- Exercise description: Your answer should repeat the entries in full, exactly as given, with no pictures.

[Dataset entries]

────────────────

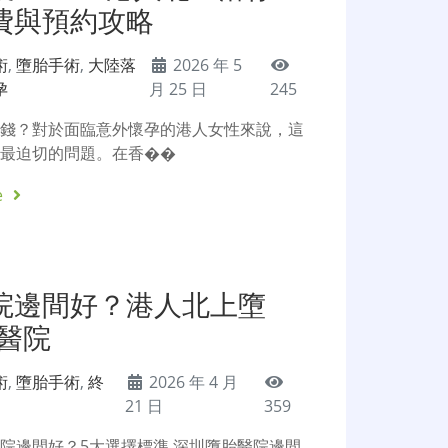
費與預約攻略
術
,
墮胎手術
,
大陸落
2026 年 5
孕
月 25 日
245
幾錢？對於面臨意外懷孕的港人女性來說，這
也最迫切的問題。在香��
e
院邊間好？港人北上墮
流醫院
術
,
墮胎手術
,
終
2026 年 4 月
21 日
359
院邊間好？5大選擇標準 深圳墮胎醫院邊間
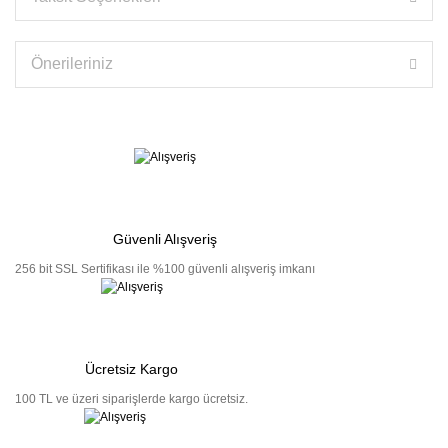
Önerileriniz
Güvenli Alışveriş
256 bit SSL Sertifikası ile %100 güvenli alışveriş imkanı
Ücretsiz Kargo
100 TL ve üzeri siparişlerde kargo ücretsiz.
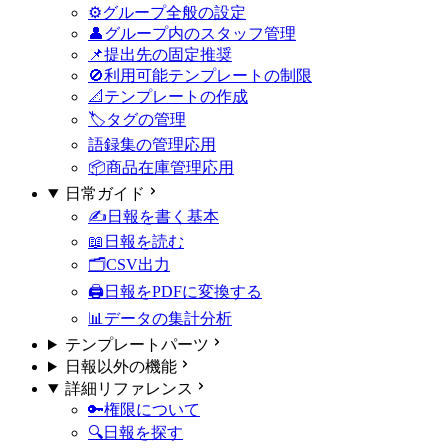
⚙️グループ全般の設定
👤グループ内のスタッフ管理
📌提出先の固定
推奨
🚫利用可能テンプレートの制限
📐テンプレートの作成
🏷タグの管理
語録集の管理
応用
📦商品在庫管理
応用
日常ガイド
✍️日報を書く
基本
📖日報を読む
🗂️CSV出力
🖨️日報をPDFに変換する
📊データの集計分析
テンプレートパーツ
日報以外の機能
詳細リファレンス
🔑権限について
🔍日報を探す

────────────────

- Exercise response:
費與預約攻略
術
,
墮胎手術
,
大陸落
2026 年 5
孕
月 25 日
245
幾錢？對於面臨意外懷孕的港人女性來說，這
也最迫切的問題。在香��
e
院邊間好？港人北上墮
流醫院
術
,
墮胎手術
,
終
2026 年 4 月
21 日
359
院邊間好？5大選擇標準 深圳墮胎醫院邊間
Önerileriniz
Güvenli Alışveriş
256 bit SSL Sertifikası ile %100 güvenli alışveriş imkanı
Ücretsiz Kargo
100 TL ve üzeri siparişlerde kargo ücretsiz.
⚙️グループ全般の設定
👤グループ内のスタッフ管理
📌提出先の固定
推奨
🚫利用可能テンプレートの制限
📐テンプレートの作成
🏷タグの管理
語録集の管理
応用
📦商品在庫管理
応用
日常ガイド
✍️日報を書く
基本
📖日報を読む
🗂️CSV出力
🖨️日報をPDFに変換する
📊データの集計分析
テンプレートパーツ
日報以外の機能
詳細リファレンス
🔑権限について
🔍日報を探す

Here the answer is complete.